===== STUDY TEXT

I once belonged to a Christian organization that preached the virtue of diversity, and rightly so.  But when I dared to transgress the accepted zeitgeist, I learned that this didn’t include diversity of opinion.  When I tried to express my (unacceptable) views, I was called vile names, the worst being “not a true Christian.” I expected that from cable news.  I didn’t expect it from the gathering of saints.  So, I stopped speaking and I stopped listening. Another fracture in the body of Christ. And wasn’t Satan pleased!  

In fact, I wonder if this era of fighting like cats in a bag isn’t Satan’s finest hour. Encouraging our darkest impulses, especially those who belong to the Lord, hoping to peel the sheep from the shepherd. Fomenting fear, keeping people slinging mud, hurling epithets, using primal screams in the place of reasoned discourse.  Or worse, scaring people into silence and silos.  

“The Lord said to Satan, “Where have you come from?” Satan answered the Lord, “From roaming throughout the earth, going back and forth on it.” (Job 1:7)

It is has ever been thus.

4 thoughts on “Loss For Words

  1. Satan is a busy guy and every day ready to trip us up. Good article. Lots of ponder. Than you for sharing your thoughts. This popped into my mind. When I say, “I am a Christian,” I’m not shouting, “I’ve been saved!”I’m whispering, “I get lost! That’s why I chose this way”

    When I say, “I am a Christian,” I don’t speak with human prideI’m confessing that I stumble — needing God to be my guide

    When I say, “I am a Christian,” I’m not trying to be strongI’m professing that I’m weak and pray for strength to carry on

    When I say, “I am a Christian,” I’m not bragging of successI’m admitting that I’ve failed and cannot ever pay the debt

    When I say, “I am a Christian,” I don’t think I know it allI submit to my confusion asking humbly to be taught

    When I say, “I am a Christian,” I’m not claiming to be perfectMy flaws are far too visible but God believes I’m worth it

    When I say, “I am a Christian,” I still feel the sting of painI have my share of heartache which is why I seek His name

    When I say, “I am a Christian,” I do not wish to judgeI have no authority — I only know I’m loved. Blessings, Patsy 🙏❤️🙏🌷

  2. Again… so real.

    The response of those in Christ has been devastation to me.

==========
===== RECORD EXCERPTS

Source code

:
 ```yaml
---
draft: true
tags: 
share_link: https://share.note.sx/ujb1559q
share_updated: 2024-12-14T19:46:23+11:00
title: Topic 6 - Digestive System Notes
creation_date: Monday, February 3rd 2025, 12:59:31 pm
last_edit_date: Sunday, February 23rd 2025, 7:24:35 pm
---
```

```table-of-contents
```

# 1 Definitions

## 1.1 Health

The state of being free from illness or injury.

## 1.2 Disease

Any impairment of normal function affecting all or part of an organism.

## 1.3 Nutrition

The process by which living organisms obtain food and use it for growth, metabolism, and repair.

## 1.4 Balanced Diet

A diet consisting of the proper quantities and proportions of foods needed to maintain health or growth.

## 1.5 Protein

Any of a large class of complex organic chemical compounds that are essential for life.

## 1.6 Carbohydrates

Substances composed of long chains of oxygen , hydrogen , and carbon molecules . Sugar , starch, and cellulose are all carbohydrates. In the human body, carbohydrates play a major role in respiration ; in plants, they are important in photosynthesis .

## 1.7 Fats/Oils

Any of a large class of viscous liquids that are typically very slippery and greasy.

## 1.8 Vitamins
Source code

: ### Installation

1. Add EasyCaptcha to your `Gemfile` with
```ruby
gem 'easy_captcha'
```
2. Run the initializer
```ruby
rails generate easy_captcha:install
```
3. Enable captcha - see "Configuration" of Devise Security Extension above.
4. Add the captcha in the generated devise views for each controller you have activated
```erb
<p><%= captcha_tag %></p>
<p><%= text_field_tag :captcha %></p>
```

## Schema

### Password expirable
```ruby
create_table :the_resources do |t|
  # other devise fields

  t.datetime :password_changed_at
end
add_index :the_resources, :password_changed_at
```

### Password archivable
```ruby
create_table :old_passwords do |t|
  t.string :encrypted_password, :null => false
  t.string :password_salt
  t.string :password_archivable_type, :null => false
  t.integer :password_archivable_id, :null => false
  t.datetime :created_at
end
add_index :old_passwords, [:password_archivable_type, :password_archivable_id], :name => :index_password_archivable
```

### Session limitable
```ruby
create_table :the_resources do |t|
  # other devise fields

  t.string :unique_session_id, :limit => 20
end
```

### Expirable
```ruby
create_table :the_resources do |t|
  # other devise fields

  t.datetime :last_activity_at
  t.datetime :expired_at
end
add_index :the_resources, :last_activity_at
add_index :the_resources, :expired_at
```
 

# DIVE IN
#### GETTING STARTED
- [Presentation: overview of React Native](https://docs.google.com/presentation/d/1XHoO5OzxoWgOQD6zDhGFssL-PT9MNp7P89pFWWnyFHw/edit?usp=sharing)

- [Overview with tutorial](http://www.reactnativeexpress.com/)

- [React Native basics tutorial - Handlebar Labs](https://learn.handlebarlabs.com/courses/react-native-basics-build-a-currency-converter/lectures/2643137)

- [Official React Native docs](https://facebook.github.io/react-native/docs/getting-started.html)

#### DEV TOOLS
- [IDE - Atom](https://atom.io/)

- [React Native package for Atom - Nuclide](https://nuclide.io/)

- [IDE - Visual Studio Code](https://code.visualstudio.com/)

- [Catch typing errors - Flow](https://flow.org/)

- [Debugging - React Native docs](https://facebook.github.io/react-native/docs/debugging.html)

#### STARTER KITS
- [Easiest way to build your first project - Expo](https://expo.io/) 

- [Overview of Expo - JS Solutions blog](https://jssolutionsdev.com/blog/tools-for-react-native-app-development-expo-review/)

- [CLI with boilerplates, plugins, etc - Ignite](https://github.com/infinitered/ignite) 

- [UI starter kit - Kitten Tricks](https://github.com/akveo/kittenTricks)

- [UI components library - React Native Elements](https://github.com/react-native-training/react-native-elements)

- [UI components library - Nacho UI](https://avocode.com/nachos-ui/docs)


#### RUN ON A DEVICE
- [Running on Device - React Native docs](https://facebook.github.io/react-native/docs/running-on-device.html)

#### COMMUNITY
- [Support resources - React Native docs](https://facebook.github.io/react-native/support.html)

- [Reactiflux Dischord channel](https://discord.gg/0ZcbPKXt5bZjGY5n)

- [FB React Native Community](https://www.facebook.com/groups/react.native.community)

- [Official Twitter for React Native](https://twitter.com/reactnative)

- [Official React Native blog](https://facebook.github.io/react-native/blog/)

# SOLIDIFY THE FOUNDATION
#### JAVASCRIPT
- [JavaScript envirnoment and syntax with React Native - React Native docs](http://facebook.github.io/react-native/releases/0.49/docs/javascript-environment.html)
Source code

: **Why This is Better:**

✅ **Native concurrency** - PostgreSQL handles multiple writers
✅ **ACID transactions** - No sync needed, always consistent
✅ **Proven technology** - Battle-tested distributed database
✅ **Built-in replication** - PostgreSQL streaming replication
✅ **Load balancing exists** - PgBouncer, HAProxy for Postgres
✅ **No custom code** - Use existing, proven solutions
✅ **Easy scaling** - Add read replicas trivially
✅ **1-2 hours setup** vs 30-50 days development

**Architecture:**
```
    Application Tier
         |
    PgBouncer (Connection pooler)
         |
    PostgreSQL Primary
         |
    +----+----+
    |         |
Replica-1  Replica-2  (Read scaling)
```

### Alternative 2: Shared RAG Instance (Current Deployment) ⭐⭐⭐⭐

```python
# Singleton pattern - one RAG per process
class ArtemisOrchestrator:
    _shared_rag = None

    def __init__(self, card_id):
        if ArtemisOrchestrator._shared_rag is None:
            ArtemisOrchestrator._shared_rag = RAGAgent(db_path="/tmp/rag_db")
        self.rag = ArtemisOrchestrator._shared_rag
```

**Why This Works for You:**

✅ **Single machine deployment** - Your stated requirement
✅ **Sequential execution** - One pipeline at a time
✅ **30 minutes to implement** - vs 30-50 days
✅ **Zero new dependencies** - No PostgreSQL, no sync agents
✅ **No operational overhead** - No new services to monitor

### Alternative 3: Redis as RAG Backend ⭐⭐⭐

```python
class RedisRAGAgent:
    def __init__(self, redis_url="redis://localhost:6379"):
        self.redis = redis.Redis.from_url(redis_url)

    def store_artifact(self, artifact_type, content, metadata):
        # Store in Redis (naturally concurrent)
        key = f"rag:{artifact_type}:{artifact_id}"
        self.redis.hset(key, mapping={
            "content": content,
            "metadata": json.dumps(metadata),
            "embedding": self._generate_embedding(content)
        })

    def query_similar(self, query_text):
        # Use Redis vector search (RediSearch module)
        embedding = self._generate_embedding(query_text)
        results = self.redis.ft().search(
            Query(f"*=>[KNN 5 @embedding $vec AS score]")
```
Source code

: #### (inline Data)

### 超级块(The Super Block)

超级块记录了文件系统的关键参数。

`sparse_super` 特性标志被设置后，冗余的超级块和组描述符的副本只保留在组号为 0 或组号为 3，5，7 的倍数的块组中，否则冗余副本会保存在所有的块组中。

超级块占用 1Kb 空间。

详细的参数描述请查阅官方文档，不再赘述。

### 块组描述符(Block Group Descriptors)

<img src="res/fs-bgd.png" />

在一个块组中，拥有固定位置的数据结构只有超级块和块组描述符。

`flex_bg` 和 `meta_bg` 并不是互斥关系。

==========

**PROBLEM DETAILS**: In the post above, please translate this sentence into Spanish: "When I tried to express my (unacceptable) views, I was called vile names, the worst being “not a true Christian.”"

**OUTPUT BELOW**: Cuando intenté expresar mis opiniones (inaceptables), me dedicaron calificativos viles, y el peor fue «no es un verdadero cristiano».